Instructions for the task:
Copy out the lines below word for word, leaving out the pictures.

Dataset entries:
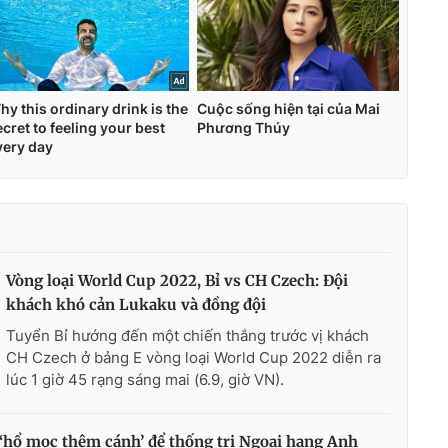
Vòng loại World Cup 2022, Bỉ vs CH Czech: Đội
khách khó cản Lukaku và đồng đội
Tuyển Bỉ hướng đến một chiến thắng trước vị khách
CH Czech ở bảng E vòng loại World Cup 2022 diễn ra
lúc 1 giờ 45 rạng sáng mai (6.9, giờ VN).
‘hổ mọc thêm cánh’ để thống trị Ngoại hạng Anh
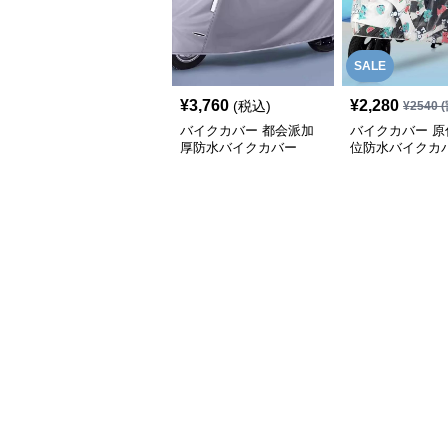
SALE
¥
3,760
¥
2,280
(税込)
¥
2540
(
バイクカバー 都会派加
バイクカバー 原
厚防水バイクカバー
位防水バイクカ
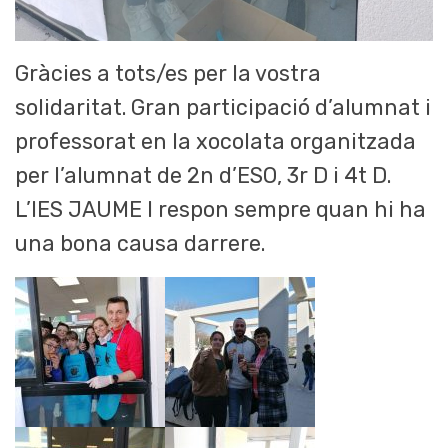
Gràcies a tots/es per la vostra
solidaritat. Gran participació d’alumnat i
professorat en la xocolata organitzada
per l’alumnat de 2n d’ESO, 3r D i 4t D.
L’IES JAUME I respon sempre quan hi ha
una bona causa darrere.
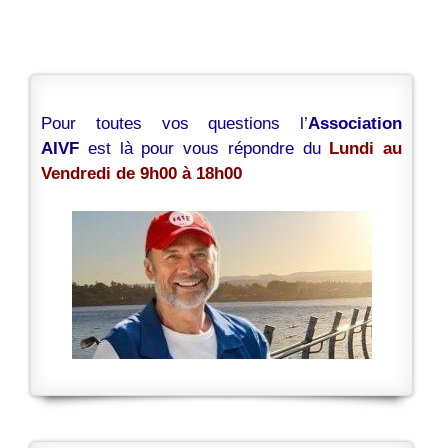
Pour toutes vos questions l’
Association
AIVF
est là pour vous répondre du
Lundi au
Vendredi de 9h00 à 18h00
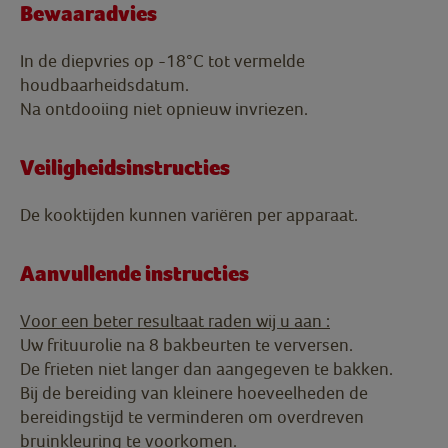
Bewaaradvies
In de diepvries op -18°C tot vermelde
houdbaarheidsdatum.
Na ontdooiing niet opnieuw invriezen.
Veiligheidsinstructies
De kooktijden kunnen variëren per apparaat.
Aanvullende instructies
Voor een beter resultaat raden wij u aan :
Uw frituurolie na 8 bakbeurten te verversen.
De frieten niet langer dan aangegeven te bakken.
Bij de bereiding van kleinere hoeveelheden de
bereidingstijd te verminderen om overdreven
bruinkleuring te voorkomen.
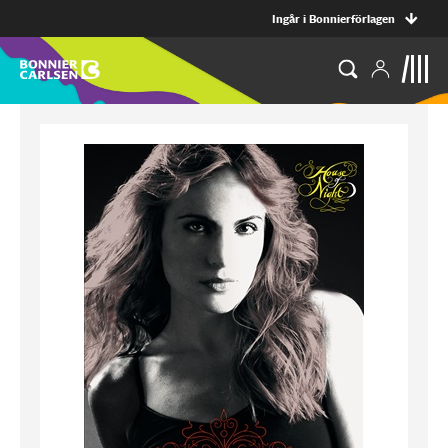
Ingår i Bonnierförlagen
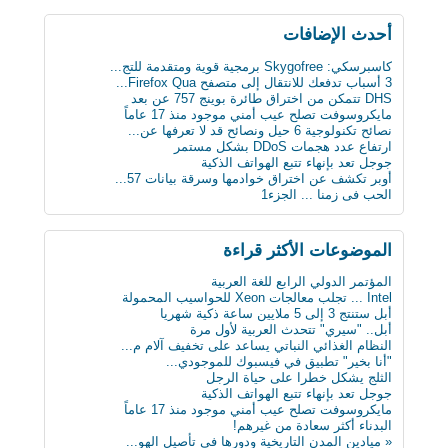
أحدث اﻹضافات
كاسبرسكي: Skygofree برمجية قوية ومتقدمة للتج...
3 أسباب تدفعك للانتقال إلى متصفح Firefox Qua...
DHS تتمكن من اختراق طائرة بوينج 757 عن بعد
مايكروسوفت تصلح عيب أمني موجود منذ 17 عاماً
نصائح تكنولوجية 6 حيل ونصائح قد لا تعرفها عن...
ارتفاع عدد هجمات DDoS بشكل مستمر
جوجل تعد بإنهاء تتبع الهواتف الذكية
أوبر تكشف عن اختراق خوادمها وسرقة بيانات 57...
الحب فى زمنا ... الجزء1
الثلج يشكل خطرا على حياة الرجل
لماذا يجب على الحوامل تجنب تناول الجبنة الطري...
بعد 3 عقود عدد الروبوتات سيفوق تعداد البشر بن...
الموضوعات اﻷكثر قراءة
أول ساعة ذكية للمكفوفين.. تحسس الرسائل على ال...
كيف تعطّل تحديث فيس بوك الذي أزعج الجميع؟
المؤتمر الدولي الرابع للغة العربية
دراسة : كيلو عسل النحل يمنح طاقة تعادل 3 آلاف...
Intel ... تجلب معالجات Xeon للحواسيب المحمولة
سن الأربعين لم يعد يمثل عائقا للزواج والإنجاب...
أبل ستنتج 3 إلى 5 ملايين ساعة ذكية شهريا
ثورة في عالم الطب: حبوب مبتكرة تنقل البيانات...
أبل.. "سيري" تتحدث العربية لأول مرة
علماء يابانيون يكشفون الرابط بين قلة النوم وا...
النظام الغذائي النباتي يساعد على تخفيف آلام م...
دماغك قد يقتلك بسبب السكر
"أنا بخير" تطبيق في فيسبوك للموجودي...
8 حيل ذكية تجعل حياتك أسهل
الثلج يشكل خطرا على حياة الرجل
« ميادين المدن التاريخية ودورها في تأصيل الهو...
جوجل تعد بإنهاء تتبع الهواتف الذكية
ابتكار طبي يستخدم سائلا غير الدم لقياس مستوى...
مايكروسوفت تصلح عيب أمني موجود منذ 17 عاماً
دراسة: المأكولات البحرية تطيل العمر
البدناء أكثر سعادة من غيرهم!
البدناء أكثر سعادة من غيرهم!
« ميادين المدن التاريخية ودورها في تأصيل الهو...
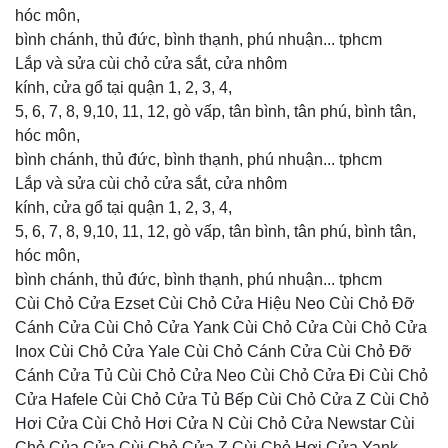
hóc môn,
bình chánh, thủ đức, bình thạnh, phú nhuận... tphcm
Lắp và sửa cùi chỏ cửa sắt, cửa nhôm
kính, cửa gổ tại quận 1, 2, 3, 4,
5, 6, 7, 8, 9,10, 11, 12, gò vấp, tân bình, tân phú, bình tân,
hóc môn,
bình chánh, thủ đức, bình thạnh, phú nhuận... tphcm
Lắp và sửa cùi chỏ cửa sắt, cửa nhôm
kính, cửa gổ tại quận 1, 2, 3, 4,
5, 6, 7, 8, 9,10, 11, 12, gò vấp, tân bình, tân phú, bình tân,
hóc môn,
bình chánh, thủ đức, bình thạnh, phú nhuận... tphcm
Cùi Chỏ Cửa Ezset Cùi Chỏ Cửa Hiệu Neo Cùi Chỏ Đỡ
Cánh Cửa Cùi Chỏ Cửa Yank Cùi Chỏ Cửa Cùi Chỏ Cửa
Inox Cùi Chỏ Cửa Yale Cùi Chỏ Cánh Cửa Cùi Chỏ Đỡ
Cánh Cửa Tủ Cùi Chỏ Cửa Neo Cùi Chỏ Cửa Đi Cùi Chỏ
Cửa Hafele Cùi Chỏ Cửa Tủ Bếp Cùi Chỏ Cửa Z Cùi Chỏ
Hơi Cửa Cùi Chỏ Hơi Cửa N Cùi Chỏ Cửa Newstar Cùi
Chỏ Của Cửa Cùi Chỏ Cửa Z Cùi Chỏ Hơi Cửa Yank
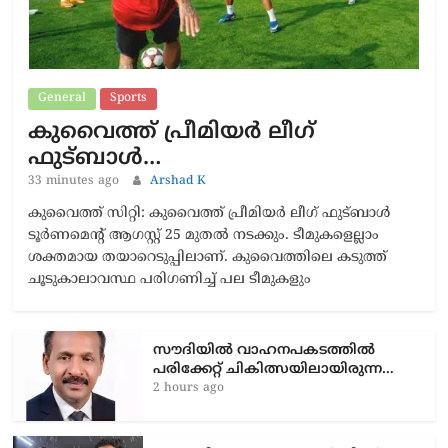
General
Sports
കുവൈത്ത് പ്രീമിയർ ലീഗ്
ഫുട്ബാൾ…
33 minutes ago
Arshad K
കുവൈത്ത് സിറ്റി: കുവൈത്ത് പ്രീമിയർ ലീഗ് ഫുട്ബാൾ
ടൂർണമെന്റ് ആഗസ്റ്റ് 25 മുതൽ നടക്കും. ടീമുകളെല്ലാം
ശക്തമായ തയാറെടുപ്പിലാണ്. കുവൈത്തിലെ കടുത്ത്
ചൂടുകാലാവസ്ഥ പരിഗണിച്ച് പല ടീമുകളും
സൗദിയിൽ വാഹനപകടത്തില്‍
പരിക്കേറ്റ് ചികിത്സയിലായിരുന്ന…
2 hours ago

Your solution:
Vòng loại World Cup 2022, Bỉ vs CH Czech: Đội
khách khó cản Lukaku và đồng đội
Tuyển Bỉ hướng đến một chiến thắng trước vị khách
CH Czech ở bảng E vòng loại World Cup 2022 diễn ra
lúc 1 giờ 45 rạng sáng mai (6.9, giờ VN).
‘hổ mọc thêm cánh’ để thống trị Ngoại hạng Anh
SALE
¥
3,760
¥
2,280
(税込)
¥
2540
(
バイクカバー 都会派加
バイクカバー 原
厚防水バイクカバー
位防水バイクカ
Gràcies a tots/es per la vostra
solidaritat. Gran participació d’alumnat i
professorat en la xocolata organitzada
per l’alumnat de 2n d’ESO, 3r D i 4t D.
L’IES JAUME I respon sempre quan hi ha
una bona causa darrere.
Pour toutes vos questions l’
Association
AIVF
est là pour vous répondre du
Lundi au
Vendredi de 9h00 à 18h00
Bewaaradvies
In de diepvries op -18°C tot vermelde
houdbaarheidsdatum.
Na ontdooiing niet opnieuw invriezen.
Veiligheidsinstructies
De kooktijden kunnen variëren per apparaat.
Aanvullende instructies
Voor een beter resultaat raden wij u aan :
Uw frituurolie na 8 bakbeurten te verversen.
De frieten niet langer dan aangegeven te bakken.
Bij de bereiding van kleinere hoeveelheden de
bereidingstijd te verminderen om overdreven
bruinkleuring te voorkomen.
Ingår i Bonnierförlagen
أحدث اﻹضافات
كاسبرسكي: Skygofree برمجية قوية ومتقدمة للتج...
3 أسباب تدفعك للانتقال إلى متصفح Firefox Qua...
DHS تتمكن من اختراق طائرة بوينج 757 عن بعد
مايكروسوفت تصلح عيب أمني موجود منذ 17 عاماً
نصائح تكنولوجية 6 حيل ونصائح قد لا تعرفها عن...
ارتفاع عدد هجمات DDoS بشكل مستمر
جوجل تعد بإنهاء تتبع الهواتف الذكية
أوبر تكشف عن اختراق خوادمها وسرقة بيانات 57...
الحب فى زمنا ... الجزء1
الثلج يشكل خطرا على حياة الرجل
لماذا يجب على الحوامل تجنب تناول الجبنة الطري...
بعد 3 عقود عدد الروبوتات سيفوق تعداد البشر بن...
الموضوعات اﻷكثر قراءة
أول ساعة ذكية للمكفوفين.. تحسس الرسائل على ال...
كيف تعطّل تحديث فيس بوك الذي أزعج الجميع؟
المؤتمر الدولي الرابع للغة العربية
دراسة : كيلو عسل النحل يمنح طاقة تعادل 3 آلاف...
Intel ... تجلب معالجات Xeon للحواسيب المحمولة
سن الأربعين لم يعد يمثل عائقا للزواج والإنجاب...
أبل ستنتج 3 إلى 5 ملايين ساعة ذكية شهريا
ثورة في عالم الطب: حبوب مبتكرة تنقل البيانات...
أبل.. "سيري" تتحدث العربية لأول مرة
علماء يابانيون يكشفون الرابط بين قلة النوم وا...
النظام الغذائي النباتي يساعد على تخفيف آلام م...
دماغك قد يقتلك بسبب السكر
"أنا بخير" تطبيق في فيسبوك للموجودي...
8 حيل ذكية تجعل حياتك أسهل
الثلج يشكل خطرا على حياة الرجل
« ميادين المدن التاريخية ودورها في تأصيل الهو...
جوجل تعد بإنهاء تتبع الهواتف الذكية
ابتكار طبي يستخدم سائلا غير الدم لقياس مستوى...
مايكروسوفت تصلح عيب أمني موجود منذ 17 عاماً
دراسة: المأكولات البحرية تطيل العمر
البدناء أكثر سعادة من غيرهم!
البدناء أكثر سعادة من غيرهم!
« ميادين المدن التاريخية ودورها في تأصيل الهو...
hóc môn,
bình chánh, thủ đức, bình thạnh, phú nhuận... tphcm
Lắp và sửa cùi chỏ cửa sắt, cửa nhôm
kính, cửa gổ tại quận 1, 2, 3, 4,
5, 6, 7, 8, 9,10, 11, 12, gò vấp, tân bình, tân phú, bình tân,
hóc môn,
bình chánh, thủ đức, bình thạnh, phú nhuận... tphcm
Lắp và sửa cùi chỏ cửa sắt, cửa nhôm
kính, cửa gổ tại quận 1, 2, 3, 4,
5, 6, 7, 8, 9,10, 11, 12, gò vấp, tân bình, tân phú, bình tân,
hóc môn,
bình chánh, thủ đức, bình thạnh, phú nhuận... tphcm
Cùi Chỏ Cửa Ezset Cùi Chỏ Cửa Hiệu Neo Cùi Chỏ Đỡ
Cánh Cửa Cùi Chỏ Cửa Yank Cùi Chỏ Cửa Cùi Chỏ Cửa
Inox Cùi Chỏ Cửa Yale Cùi Chỏ Cánh Cửa Cùi Chỏ Đỡ
Cánh Cửa Tủ Cùi Chỏ Cửa Neo Cùi Chỏ Cửa Đi Cùi Chỏ
Cửa Hafele Cùi Chỏ Cửa Tủ Bếp Cùi Chỏ Cửa Z Cùi Chỏ
Hơi Cửa Cùi Chỏ Hơi Cửa N Cùi Chỏ Cửa Newstar Cùi
Chỏ Của Cửa Cùi Chỏ Cửa Z Cùi Chỏ Hơi Cửa Yank
General
Sports
കുവൈത്ത് പ്രീമിയർ ലീഗ്
ഫുട്ബാൾ…
33 minutes ago
Arshad K
കുവൈത്ത് സിറ്റി: കുവൈത്ത് പ്രീമിയർ ലീഗ് ഫുട്ബാൾ
ടൂർണമെന്റ് ആഗസ്റ്റ് 25 മുതൽ നടക്കും. ടീമുകളെല്ലാം
ശക്തമായ തയാറെടുപ്പിലാണ്. കുവൈത്തിലെ കടുത്ത്
ചൂടുകാലാവസ്ഥ പരിഗണിച്ച് പല ടീമുകളും
സൗദിയിൽ വാഹനപകടത്തില്‍
പരിക്കേറ്റ് ചികിത്സയിലായിരുന്ന…
2 hours ago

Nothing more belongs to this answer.